One of the common issues preventing Cloudflare from caching a website (always returning status REVALIDATED 5px EXPIRED instead of HIT) is the presence of the header Cache-Control: no-cache from the origin server. This article will guide you through detailed diagnosis and a complete fix for this issue on systems using Nginx as a Reverse Proxy in front of OpenLiteSpeed.

1. Symptoms of the issue

When checking the Response Headers of your website or static files (such as CSS, JS, and images) using the curl command or Developer Tools (F12) in your browser, you see the following headers appearing at the same time:

Cache-Control: public, max-age=2592000
Cache-Control: no-cache
Cf-Cache-Status: EXPIRED (or REVALIDATED)

The simultaneous presence of two conflicting Cache-Control headers confuses Cloudflare. The no-cache header forces Cloudflare to send a revalidation request to the origin server on every visit, increasing response time (TTFB) and overloading your origin server.

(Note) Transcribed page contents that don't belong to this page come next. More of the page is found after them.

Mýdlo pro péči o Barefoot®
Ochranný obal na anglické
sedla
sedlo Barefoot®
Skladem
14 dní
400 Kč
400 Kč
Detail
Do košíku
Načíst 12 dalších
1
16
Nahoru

2. Diagnosis process and root-cause identification

To resolve this issue completely, we need to go through steps to isolate the cause:

  • Step 1: Check plugins and .htaccess: Many people often assume the issue is caused by WordPress cache plugins (such as LiteSpeed Cache) or the .htaccess. file. However, if you use OpenLiteSpeed, it usually ignores header configurations (such as mod_headers) in the file .htaccess.
  • Step 2: Check the Origin Server IP directly: Run curl directly against the origin server IP (bypassing Cloudflare) to see which headers are generated at the server:
    curl -I -k -H "Host: yourdomain.com" https://[SERVER_IP]/wp-includes/css/dist/block-library/style.min.css

    If the Server: nginx header appears together with x-turbo-charged-by: LiteSpeed, your system is definitely running an Nginx Reverse Proxy model in front of OpenLiteSpeed.

3. Complete solution

Step 1: Remove the hardcoded configuration line in Nginx

When configuring a Reverse Proxy on control panels such as aaPanel, the system often automatically adds a cache-prevention line in Nginx to avoid dynamic-data issues for Node.js/Python applications. You need to remove it.

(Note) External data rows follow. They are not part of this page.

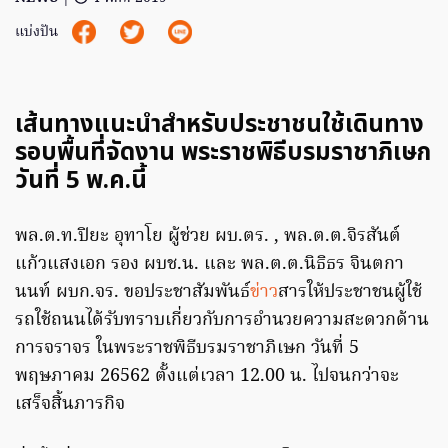
แบ่งปัน
เส้นทางแนะนําสําหรับประชาชนใช้เดินทาง
รอบพื้นที่จัดงาน พระราชพิธีบรมราชาภิเษก
วันที่ 5 พ.ค.นี้
พล.ต.ท.ปิยะ อุทาโย ผู้ช่วย ผบ.ตร. , พล.ต.ต.จิรสันต์
แก้วแสงเอก รอง ผบช.น. และ พล.ต.ต.นิธิธร จินตกา
นนท์ ผบก.จร. ขอประชาสัมพันธ์
ข่าว
สารให้ประชาชนผู้ใช้
รถใช้ถนนได้รับทราบเกี่ยวกับการอํานวยความสะดวกด้าน
การจราจร ในพระราชพิธีบรมราชาภิเษก วันที่ 5
พฤษภาคม 26562 ตั้งแต่เวลา 12.00 น. ไปจนกว่าจะ
เสร็จสิ้นภารกิจ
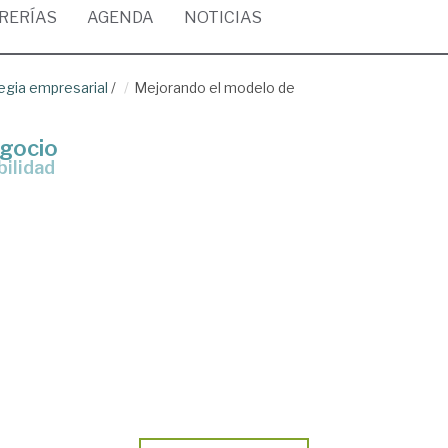
BRERÍAS
AGENDA
NOTICIAS
egia empresarial
/
Mejorando el modelo de
egocio
bilidad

Open the Nginx configuration file for the domain (usually located at /www/server/panel/vhost/nginx/yourdomain.com.conf), find the configuration block location /:

location / {
    proxy_pass http://127.0.0.1:8188;
    ...
    # DELETE OR COMMENT OUT THE LINE BELOW:
    # add_header Cache-Control no-cache;
}

Then save and Restart Nginx (Restart Nginx).

Step 2: Disable the OpenLiteSpeed Cache Module (when using Cloudflare Page Cache)

If you are using plugins such as Super Page Cache for Cloudflare to manage caching on Cloudflare and local disk, disable the OpenLiteSpeed cache module to avoid conflicts.

Open the main OpenLiteSpeed configuration file (httpd_config.conf) through the aaPanel interface, find the block module cache and change:

module cache {
    ls_enabled          0 # Change from 1 to 0 to disable the module
    ...
}

Save and Restart OpenLiteSpeed.

4. Results after the fix

After completing these two steps, run the check command again. You will see only one header remaining Cache-Control valid from WordPress/LiteSpeed, and Cloudflare will return the status HIT immediately on subsequent visits.